Hyperbolic Tangent

The Hyperbolic Tangent calculator computes the hyperbolic tangent function of a real number.

INSTRUCTIONS: Enter the following:

• (x) domain

Hyperbolic Tangent ( tanh ): The results is returned as a real number.

The Math / Science

The Hyperbolic Tangent function, denoted as tanh(x), is a mathematical function defined for all real numbers x. It is one of the hyperbolic trigonometric functions, along with hyperbolic sine (sinsh), hyperbolic cosine (cosh), hyperbolic cosecant (csch), hyperbolic secant (sech), and hyperbolic cotangent (coth).

The hyperbolic tangent function is defined as:

tanh(x)= (e^x - e^-x) / (e^x + e^-x)

Where:

• e is the base of the natural logarithm, approximately equal to 2.71828.

Graphically, the tanh(x) function resembles an S-shaped curve that ranges from -1 to 1 as x varies from negative to positive infinity.

The hyperbolic tangent function shares certain properties with the regular tangent function, such as periodicity, but it is not periodic in the same way as the trigonometric tangent function. Instead, it is asymptotic to -1 as x approaches negative infinity and asymptotic to 1 as x approaches positive infinity.

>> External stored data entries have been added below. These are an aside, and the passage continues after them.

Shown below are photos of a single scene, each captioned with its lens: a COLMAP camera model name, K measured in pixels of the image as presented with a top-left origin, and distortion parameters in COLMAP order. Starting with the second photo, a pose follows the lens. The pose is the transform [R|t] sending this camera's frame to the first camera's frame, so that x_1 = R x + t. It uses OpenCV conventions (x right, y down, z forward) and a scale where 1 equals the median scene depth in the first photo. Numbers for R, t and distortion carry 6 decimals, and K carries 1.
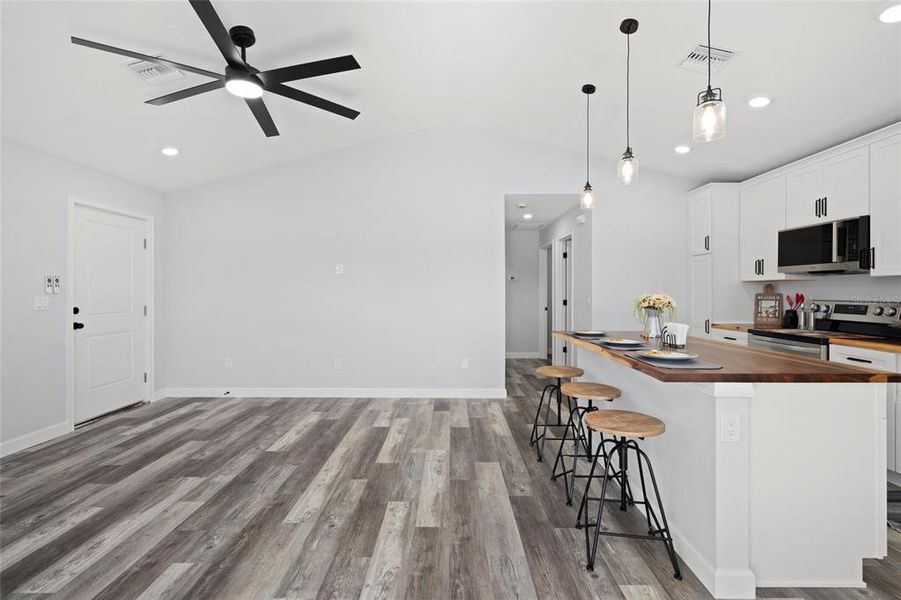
lens RADIAL K [[410.3, 0, 447.9], [0, 410.3, 292.6], [0, 0, 1]] dist [-0.000948, 0.000039]
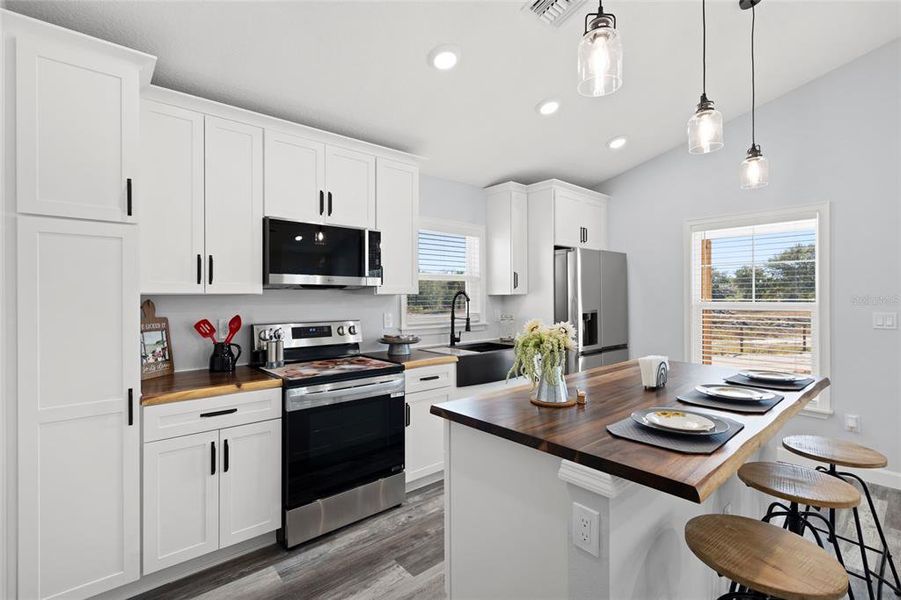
lens RADIAL K [[415.0, 0, 449.8], [0, 415.0, 297.3], [0, 0, 1]] dist [0.000352, 0.000553]
pose [[-0.660520, 0.001623, 0.750807, 0.175740], [0.005197, 0.999984, 0.002410, -0.031817], [-0.750790, 0.005493, -0.660518, 1.420117]]
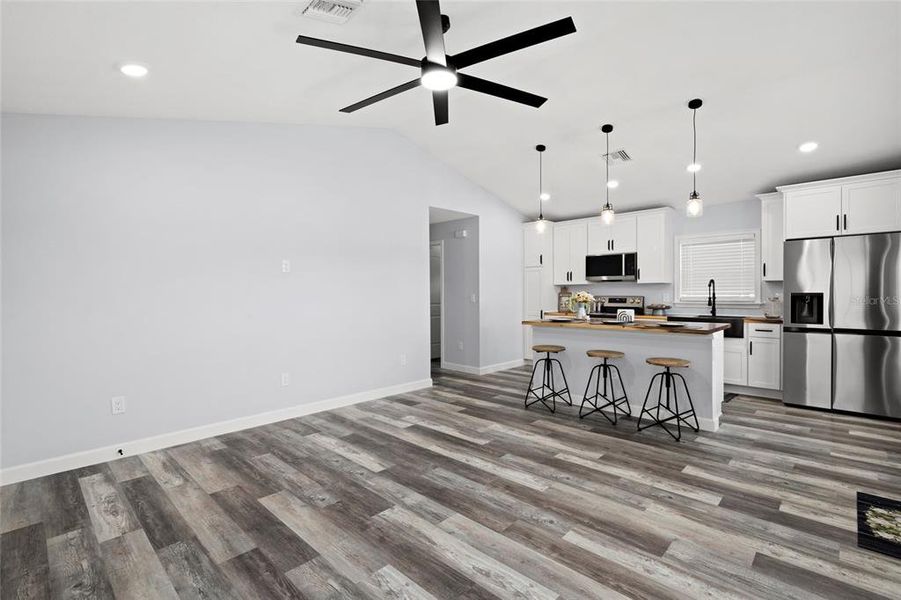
lens RADIAL K [[415.0, 0, 449.8], [0, 415.0, 297.3], [0, 0, 1]] dist [0.000352, 0.000553]
pose [[0.687560, -0.014778, 0.725977, -0.979455], [0.008822, 0.999889, 0.011999, -0.003379], [-0.726074, -0.001845, 0.687615, 0.262958]]
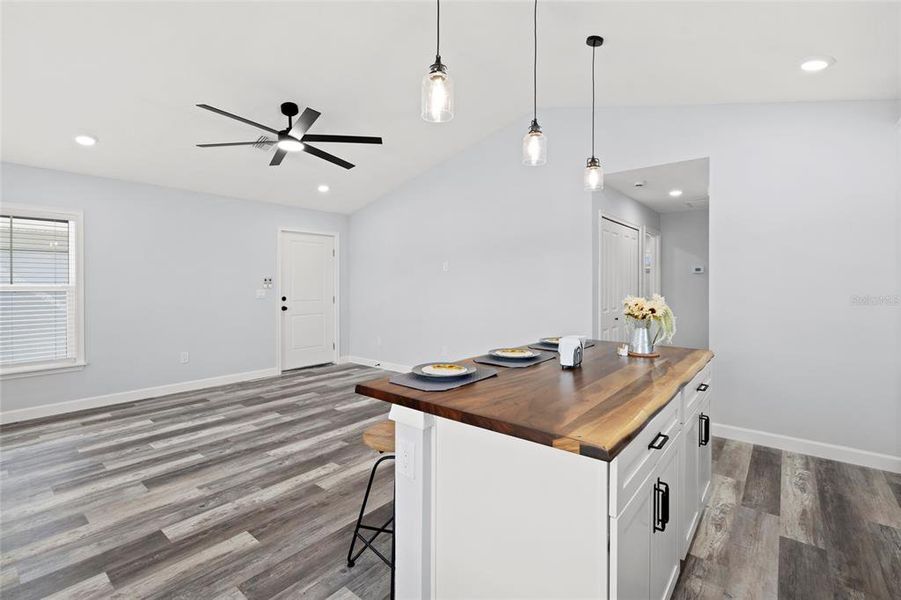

The hyperbolic tangent function appears in various mathematical and scientific contexts, including differential equations, geometry, signal processing, and physics. It is particularly useful in areas where exponential growth or decay is involved, as well as in modeling phenomena with sigmoidal behavior.

Hyperbolic Functions:

• sinh: Hyperbolic Sine
  • `sinh(x) = (e^x - e^(-x))/2`
• cosh: Hyperbolic cosine
  • `cosh(x) = (e^x + e^(-x))/2`
• tanh: Hyperbolic tangent
  • `tanh(x) = (sinh(x))/(cosh(x)) = ((e^x - e^(-x))) / ((e^x + e^(-x)))`
• coth: Hyperbolic cotangent
  • `coth(x) = 1 / (tanh(x)) = ((e^x + e^(-x))) / ((e^x - e^(-x)))`
• csch: Hyperbolic cosecant
  • `csch(x) = 1 / (sinh(x)) = 2/(e^x - e^(-x))`
• sech: Hyperbolic secant
  • `sech(x) = 1 / (cosh(x)) = 2/(e^x + e^(-x))`

Inverse Hyperbolic Functions:

• arshinh: Arc Hyperbolic Sine
  • `arsinh(x) = ln(x+sqrt(x^2+1))` For: `-infty < x < infty`
• arcosh: Arc Hyperbolic Cosine
  • `arcosh(x) = ln(x+sqrt(x^2-1))` For: `-infty < x < infty`
• artanh: Arc Hyperbolic Tangent
  • `artanh(x) = 1/2 ln((1+x)/(1-x))` For: `-1 < x < 1` 
• arcsch: Arc Hyperbolic Cosecant
  • `arcsch(x) = ln(1/x + sqrt(1/x^2 +1))` For: `-infty < x < infty, xne0`
• arsech: Arc Hyperbolic Secant
  • `arsech(x) = ln(1/x + sqrt(1/x^2 - 1))` For: `0 <x le 1`
• arcoth: Arc Hyperbolic Cotangent
  • `arcoth(x) = 1/2 * ln( (x+1)/(x-1))` For: `-infty < x < -1 "or" 1 < x < infty`

The Science

Hyperbolic trigonometric functions are a family of mathematical functions closely related to ordinary trigonometric functions. While ordinary trigonometric functions (like sine, cosine, and tangent) are defined based on the unit circle, hyperbolic trigonometric functions are defined based on the geometry of the hyperbola. These functions have properties similar to their ordinary trigonometric counterparts. For example, sinh(x) and cosh(x) are analogs of sine and cosine, respectively, and have similar symmetries and periodic properties. However, instead of describing the relationships between angles and sides of right triangles, hyperbolic trigonometric functions describe the relationships between sides and diagonals of hyperbolic triangles. They appear in various mathematical contexts, including differential equations, complex analysis, and geometry, as well as in physics and engineering.